Женщина на снегу кружилась под музыку. Гибко наклонялась туда-сюда. Ее руки взвились, будто бы упали кому— то на плечи. Но никто не танцевал с ней. Она танцевала с пустотой. А люди стояли и, скалясь, глядели на этот цирк. Солнце вставало.
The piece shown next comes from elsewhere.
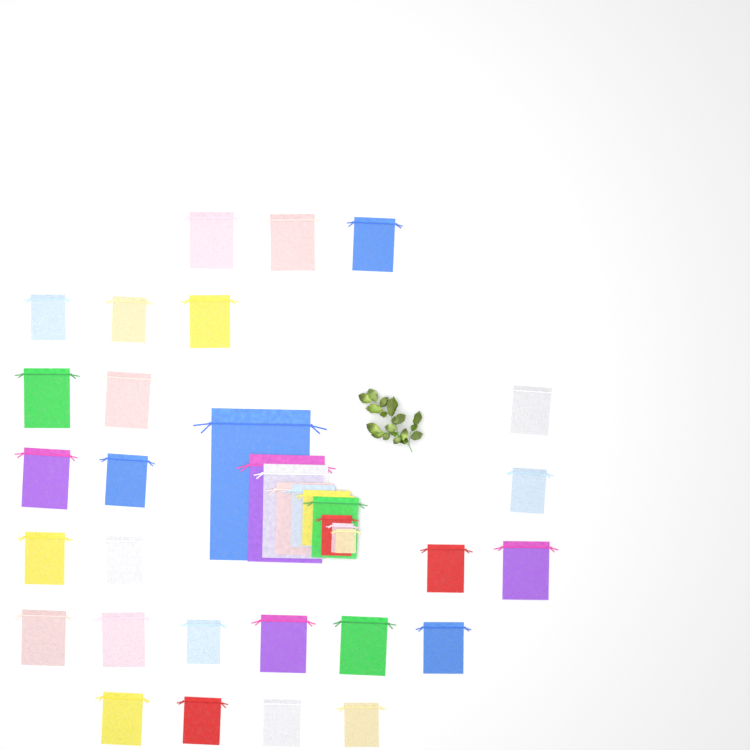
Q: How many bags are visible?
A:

Лучи брызгали на белую, бензинную, мазутную, ледяную землю, на сковородку рыночной площади подсолнечным дешевым маслом без запаха.
— Мне немного взгрустну-у-улось… без тоски, без печали!.. в этот час прозвуча-а-а-али-и-и-и… сло-ва!.. твои…
Юбочка била по коленкам, взвивалась легкой цветастой шелковой тучкой — да, я не ослеп, эта женщина под ватник надела юбочку в мелкий полевой цветочек, а может, это было забытое летнее платье. Ватник на ней был расстегнут, и я рассмотрел, что да, платье, и ворот расстегнут тоже, и видно, как золотой голомянкой проблескивает на груди крестик, когда она поворачивается — резко так: раз, два! — а потом откидывается назад, едва не касаясь затылком прилавка с рыбами. Рыбы, кажется, тоже застыли в изумлении. Музыка! Мороз! Торговля бойкая! Утро! И эта баба, чуть ли не в довоенных ситцах, упоенно танцует! Да она никого не видит, не слышит! Только — музыку!
— Ра-а-асстаемся, я не в си-лах злии-и-и-иться!.. Ви-и-и— иноваты в этом ты-и-и и я-а-а…
Я глаз не сводил с танцующей. Тот, чья музыка была, крутанул ручку магнитофона. Включил громкость до отказа. На полную мощность.
— Утомленное со-о-о-лнце!.. нежно с мо…
И тут я не знаю, что со мной сделалось. Я не робкого десятка был всегда, но и на рожон не лез. «Не просят — не лезь!» — вот был мой девиз. А тут меня как шатнуло! Я и не думал больше, кто я такой: Исса или Василий. И сколько мне осталось жить.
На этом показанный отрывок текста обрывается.